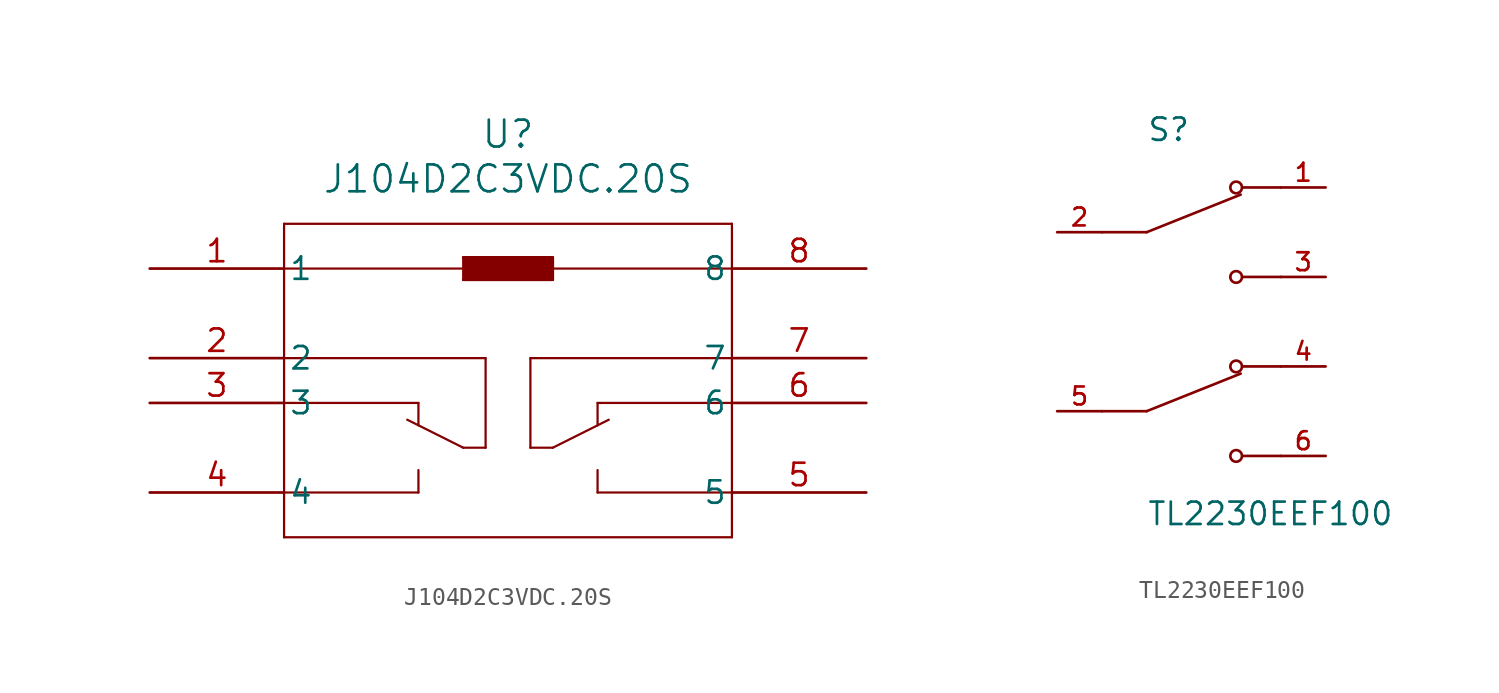
<source format=kicad_sym>
(kicad_symbol_lib
  (version 20241209)
  (generator "kicad_symbol_editor")
  (generator_version "9.0")
  (symbol "J104D2C3VDC.20S"
    (pin_names
      (offset 0.254))
    (property "Reference" "U"
      (at 0 12.7 0)
      (effects (font (size 1.524 1.524))))
    (property "Value" "J104D2C3VDC.20S"
      (at 0 10.16 0)
      (effects (font (size 1.524 1.524))))
    (symbol "J104D2C3VDC.20S_0_1"
      (polyline (pts (xy -12.7 7.62) (xy -12.7 -10.16)) (stroke (width 0.127) (type default)) (fill (type none)))
      (polyline (pts (xy -12.7 5.08) (xy 12.7 5.08)) (stroke (width 0.127) (type default)) (fill (type none)))
      (polyline (pts (xy -12.7 0) (xy -1.27 0)) (stroke (width 0.127) (type default)) (fill (type none)))
      (polyline (pts (xy -12.7 -2.54) (xy -5.08 -2.54)) (stroke (width 0.127) (type default)) (fill (type none)))
      (polyline (pts (xy -12.7 -7.62) (xy -5.08 -7.62)) (stroke (width 0.127) (type default)) (fill (type none)))
      (polyline (pts (xy -12.7 -10.16) (xy 12.7 -10.16)) (stroke (width 0.127) (type default)) (fill (type none)))
      (polyline (pts (xy -5.08 -3.81) (xy -5.08 -2.54)) (stroke (width 0.127) (type default)) (fill (type none)))
      (polyline (pts (xy -5.08 -7.62) (xy -5.08 -6.35)) (stroke (width 0.127) (type default)) (fill (type none)))
      (polyline (pts (xy -2.54 5.715) (xy -2.54 4.445)) (stroke (width 0.127) (type default)) (fill (type none)))
      (polyline (pts (xy -2.54 5.715) (xy 2.54 5.715)) (stroke (width 0.127) (type default)) (fill (type none)))
      (polyline (pts (xy -2.54 5.715) (xy 2.54 5.715) (xy 2.54 4.445) (xy -2.54 4.445)) (stroke (width 0) (type default)) (fill (type outline)))
      (polyline (pts (xy -2.54 -5.08) (xy -5.715 -3.493)) (stroke (width 0.127) (type default)) (fill (type none)))
      (polyline (pts (xy -1.27 0) (xy -1.27 -5.08)) (stroke (width 0.127) (type default)) (fill (type none)))
      (polyline (pts (xy -1.27 -5.08) (xy -2.54 -5.08)) (stroke (width 0.127) (type default)) (fill (type none)))
      (polyline (pts (xy 1.27 0) (xy 1.27 -5.08)) (stroke (width 0.127) (type default)) (fill (type none)))
      (polyline (pts (xy 1.27 -5.08) (xy 2.54 -5.08)) (stroke (width 0.127) (type default)) (fill (type none)))
      (polyline (pts (xy 2.54 4.445) (xy -2.54 4.445)) (stroke (width 0.127) (type default)) (fill (type none)))
      (polyline (pts (xy 2.54 4.445) (xy 2.54 5.715)) (stroke (width 0.127) (type default)) (fill (type none)))
      (polyline (pts (xy 2.54 -5.08) (xy 5.715 -3.493)) (stroke (width 0.127) (type default)) (fill (type none)))
      (polyline (pts (xy 5.08 -3.81) (xy 5.08 -2.54)) (stroke (width 0.127) (type default)) (fill (type none)))
      (polyline (pts (xy 5.08 -7.62) (xy 5.08 -6.35)) (stroke (width 0.127) (type default)) (fill (type none)))
      (polyline (pts (xy 5.08 -7.62) (xy 12.7 -7.62)) (stroke (width 0.127) (type default)) (fill (type none)))
      (polyline (pts (xy 12.7 7.62) (xy -12.7 7.62)) (stroke (width 0.127) (type default)) (fill (type none)))
      (polyline (pts (xy 12.7 0) (xy 1.27 0)) (stroke (width 0.127) (type default)) (fill (type none)))
      (polyline (pts (xy 12.7 -2.54) (xy 5.08 -2.54)) (stroke (width 0.127) (type default)) (fill (type none)))
      (polyline (pts (xy 12.7 -10.16) (xy 12.7 7.62)) (stroke (width 0.127) (type default)) (fill (type none)))
      (pin passive line (at -20.32 5.08 0) (length 7.62) (name "1" (effects (font (size 1.27 1.27)))) (number "1" (effects (font (size 1.27 1.27)))))
      (pin passive line (at -20.32 0 0) (length 7.62) (name "2" (effects (font (size 1.27 1.27)))) (number "2" (effects (font (size 1.27 1.27))))))
    (symbol "J104D2C3VDC.20S_1_1"
      (pin passive line (at -20.32 -2.54 0) (length 7.62) (name "3" (effects (font (size 1.27 1.27)))) (number "3" (effects (font (size 1.27 1.27)))))
      (pin passive line (at -20.32 -7.62 0) (length 7.62) (name "4" (effects (font (size 1.27 1.27)))) (number "4" (effects (font (size 1.27 1.27)))))
      (pin passive line (at 20.32 5.08 180) (length 7.62) (name "8" (effects (font (size 1.27 1.27)))) (number "8" (effects (font (size 1.27 1.27)))))
      (pin passive line (at 20.32 0 180) (length 7.62) (name "7" (effects (font (size 1.27 1.27)))) (number "7" (effects (font (size 1.27 1.27)))))
      (pin passive line (at 20.32 -2.54 180) (length 7.62) (name "6" (effects (font (size 1.27 1.27)))) (number "6" (effects (font (size 1.27 1.27)))))
      (pin passive line (at 20.32 -7.62 180) (length 7.62) (name "5" (effects (font (size 1.27 1.27)))) (number "5" (effects (font (size 1.27 1.27)))))))
  (symbol "TL2230EEF100"
    (pin_names
      (offset 1.016))
    (property "Reference" "S"
      (at -2.54 10.16 0)
      (effects (font (size 1.27 1.27)) (justify left bottom)))
    (property "Value" "TL2230EEF100"
      (at -2.54 -10.16 0)
      (effects (font (size 1.27 1.27)) (justify left top)))
    (symbol "TL2230EEF100_0_0"
      (polyline (pts (xy -2.54 5.08) (xy -5.08 5.08)) (stroke (width 0.152) (type default)) (fill (type none)))
      (polyline (pts (xy -2.54 5.08) (xy 2.794 7.214)) (stroke (width 0.152) (type default)) (fill (type none)))
      (polyline (pts (xy -2.54 -5.08) (xy -5.08 -5.08)) (stroke (width 0.152) (type default)) (fill (type none)))
      (polyline (pts (xy -2.54 -5.08) (xy 2.794 -2.946)) (stroke (width 0.152) (type default)) (fill (type none)))
      (circle (center 2.54 7.62) (radius 0.33) (stroke (width 0.152) (type default)) (fill (type none)))
      (circle (center 2.54 2.54) (radius 0.33) (stroke (width 0.152) (type default)) (fill (type none)))
      (circle (center 2.54 -2.54) (radius 0.33) (stroke (width 0.152) (type default)) (fill (type none)))
      (circle (center 2.54 -7.62) (radius 0.33) (stroke (width 0.152) (type default)) (fill (type none)))
      (polyline (pts (xy 5.08 7.62) (xy 2.921 7.62)) (stroke (width 0.152) (type default)) (fill (type none)))
      (polyline (pts (xy 5.08 2.54) (xy 2.921 2.54)) (stroke (width 0.152) (type default)) (fill (type none)))
      (polyline (pts (xy 5.08 -2.54) (xy 2.921 -2.54)) (stroke (width 0.152) (type default)) (fill (type none)))
      (polyline (pts (xy 5.08 -7.62) (xy 2.921 -7.62)) (stroke (width 0.152) (type default)) (fill (type none)))
      (pin passive line (at -7.62 5.08 0) (length 2.54) (name "~" (effects (font (size 1.016 1.016)))) (number "2" (effects (font (size 1.016 1.016)))))
      (pin passive line (at -7.62 -5.08 0) (length 2.54) (name "~" (effects (font (size 1.016 1.016)))) (number "5" (effects (font (size 1.016 1.016)))))
      (pin passive line (at 7.62 7.62 180) (length 2.54) (name "~" (effects (font (size 1.016 1.016)))) (number "1" (effects (font (size 1.016 1.016)))))
      (pin passive line (at 7.62 2.54 180) (length 2.54) (name "~" (effects (font (size 1.016 1.016)))) (number "3" (effects (font (size 1.016 1.016)))))
      (pin passive line (at 7.62 -2.54 180) (length 2.54) (name "~" (effects (font (size 1.016 1.016)))) (number "4" (effects (font (size 1.016 1.016)))))
      (pin passive line (at 7.62 -7.62 180) (length 2.54) (name "~" (effects (font (size 1.016 1.016)))) (number "6" (effects (font (size 1.016 1.016))))))))
</source>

#####

- Required action: An exact, complete copy of the lines above from the one with "(polyline (pts (xy -12.7 0)" through the one with "(polyline (pts (xy -12.7 -2.54)" is the whole answer.

- Result for this exercise:
      (polyline (pts (xy -12.7 0) (xy -1.27 0)) (stroke (width 0.127) (type default)) (fill (type none)))
      (polyline (pts (xy -12.7 -2.54) (xy -5.08 -2.54)) (stroke (width 0.127) (type default)) (fill (type none)))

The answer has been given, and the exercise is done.